GOAL OF THE EXERCISE: One figure is the whole answer: the number of lines below that contain the word "użytkownika".

Saved entries:
________________

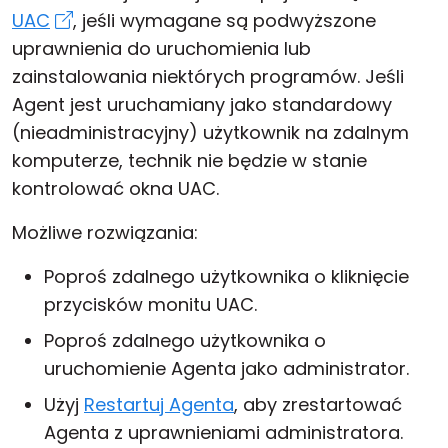
UAC
, jeśli wymagane są podwyższone
uprawnienia do uruchomienia lub
zainstalowania niektórych programów. Jeśli
Agent jest uruchamiany jako standardowy
(nieadministracyjny) użytkownik na zdalnym
komputerze, technik nie będzie w stanie
kontrolować okna UAC.
Możliwe rozwiązania:
Poproś zdalnego użytkownika o kliknięcie
przycisków monitu UAC.
Poproś zdalnego użytkownika o
uruchomienie Agenta jako administrator.
Użyj
Restartuj Agenta
, aby zrestartować
Agenta z uprawnieniami administratora.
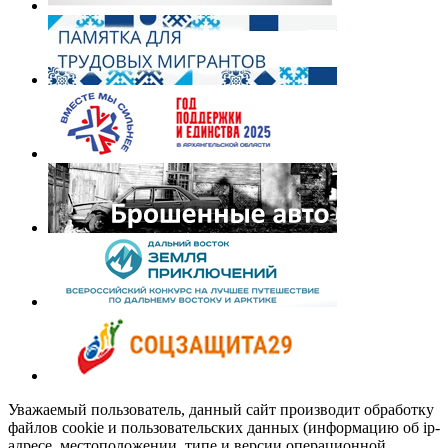
Уважаемый пользователь, данный сайт производит обработку
файлов cookie и пользовательских данных (информацию об ip-
адресе, местоположении, типе и версии операционной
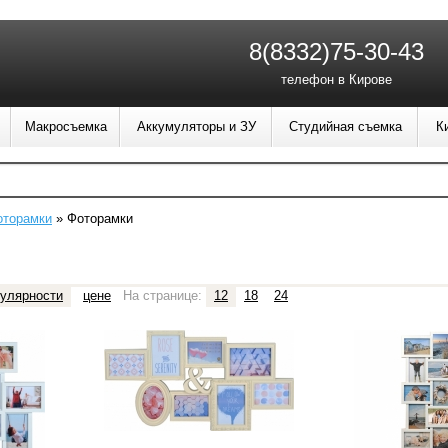
8(8332)75-30-43
телефон в Кирове
Макросъемка
Аккумуляторы и ЗУ
Студийная съемка
К
оторамки
»
Фоторамки
улярности
цене
На странице:
12
18
24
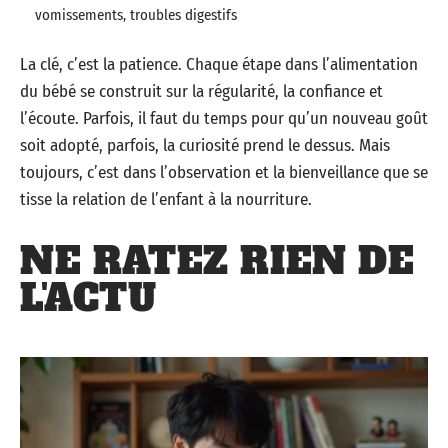
vomissements, troubles digestifs
La clé, c’est la patience. Chaque étape dans l’alimentation
du bébé se construit sur la régularité, la confiance et
l’écoute. Parfois, il faut du temps pour qu’un nouveau goût
soit adopté, parfois, la curiosité prend le dessus. Mais
toujours, c’est dans l’observation et la bienveillance que se
tisse la relation de l’enfant à la nourriture.
NE RATEZ RIEN DE
L'ACTU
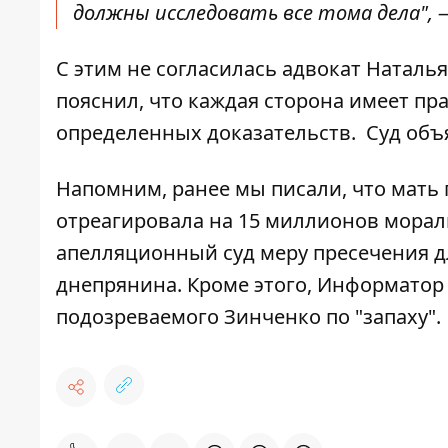
должны исследовать все тома дела", 
С этим не согласилась адвокат Натал
пояснил, что каждая сторона имеет пр
определенных доказательств.
Суд объя
Напомним, ранее мы писали, что
мать 
отреагировала на 15 миллионов морал
апелляционный суд меру пресечения д
днепрянина
. Кроме этого, Информатор
подозреваемого Зинченко по "запаху"
.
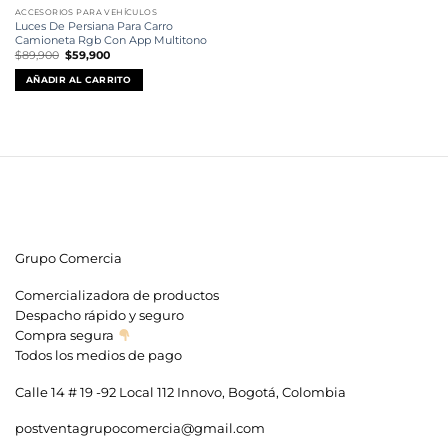
ACCESORIOS PARA VEHÍCULOS
Luces De Persiana Para Carro
Camioneta Rgb Con App Multitono
El
El
$
89,900
$
59,900
precio
precio
original
actual
AÑADIR AL CARRITO
era:
es:
$89,900.
$59,900.
Grupo Comercia
Comercializadora de productos
Despacho rápido y seguro
Compra segura
Todos los medios de pago
Calle 14 # 19 -92 Local 112 Innovo, Bogotá, Colombia
postventagrupocomercia@gmail.com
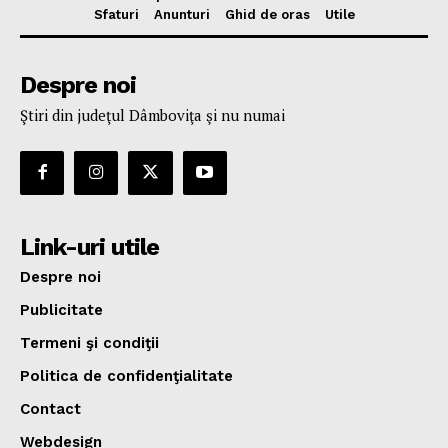
Sfaturi
Anunturi
Ghid de oras
Utile
Despre noi
Ştiri din judeţul Dâmboviţa şi nu numai
Link-uri utile
Despre noi
Publicitate
Termeni şi condiţii
Politica de confidenţialitate
Contact
Webdesign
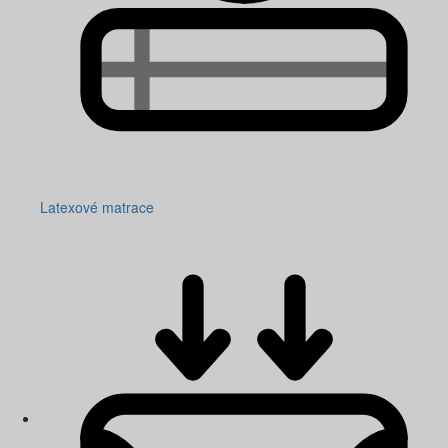
Latexové matrace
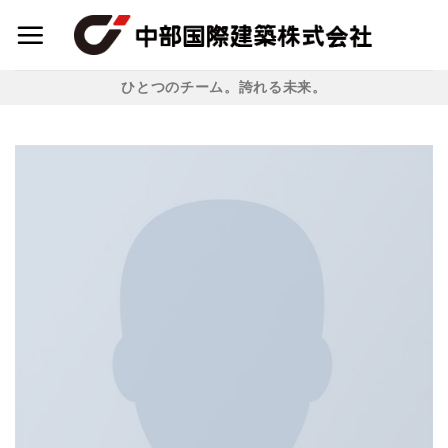
Skip
to
content
ひとつのチーム。誇れる未来。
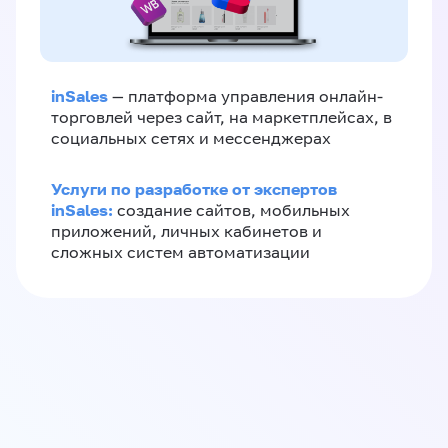
inSales
— платформа управления онлайн-
торговлей через сайт, на маркетплейсах, в
социальных сетях и мессенджерах
Услуги по разработке от экспертов
inSales:
создание сайтов, мобильных
приложений, личных кабинетов и
сложных систем автоматизации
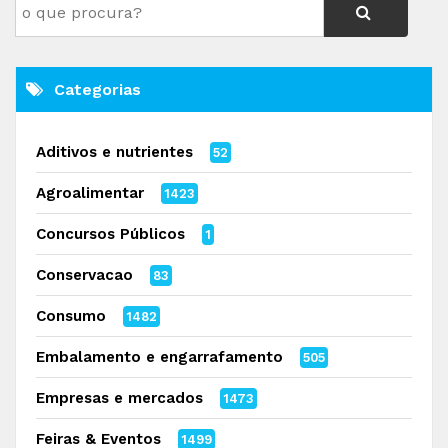
Categorias
Aditivos e nutrientes
52
Agroalimentar
1423
Concursos Públicos
1
Conservacao
83
Consumo
1482
Embalamento e engarrafamento
505
Empresas e mercados
1473
Feiras & Eventos
1499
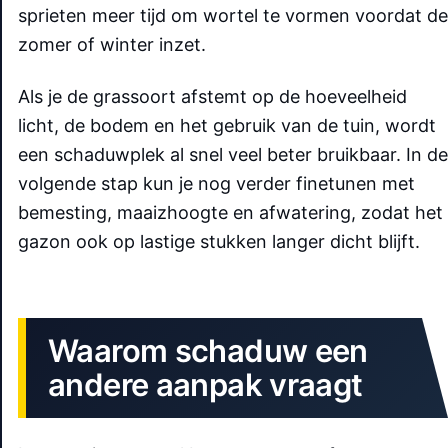
sprieten meer tijd om wortel te vormen voordat de
zomer of winter inzet.
Als je de grassoort afstemt op de hoeveelheid
licht, de bodem en het gebruik van de tuin, wordt
een schaduwplek al snel veel beter bruikbaar. In de
volgende stap kun je nog verder finetunen met
bemesting, maaizhoogte en afwatering, zodat het
gazon ook op lastige stukken langer dicht blijft.
Waarom schaduw een
andere aanpak vraagt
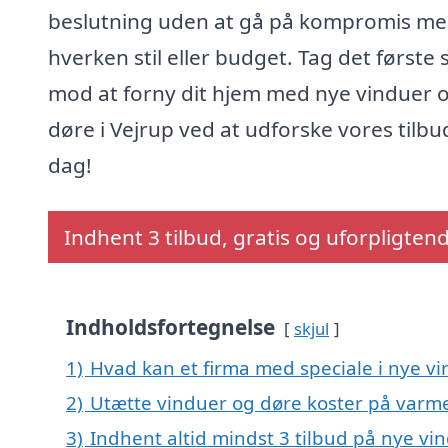
beslutning uden at gå på kompromis m
hverken stil eller budget. Tag det første 
mod at forny dit hjem med nye vinduer 
døre i Vejrup ved at udforske vores tilbud
dag!
Indhent 3 tilbud, gratis og uforpligten
Indholdsfortegnelse
skjul
1)
Hvad kan et firma med speciale i nye v
2)
Utætte vinduer og døre koster på var
3)
Indhent altid mindst 3 tilbud på nye vin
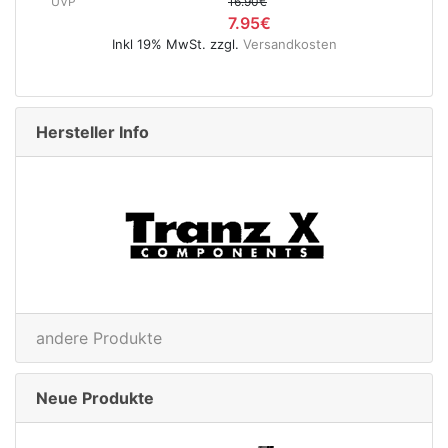
0€
UVP
119.95€
5€
74.95€
rsandkosten
Inkl 19% MwSt. zzgl.
Versandkoste
Hersteller Info
andere Produkte
Neue Produkte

________________

RESULT OF THE EXERCISE: 2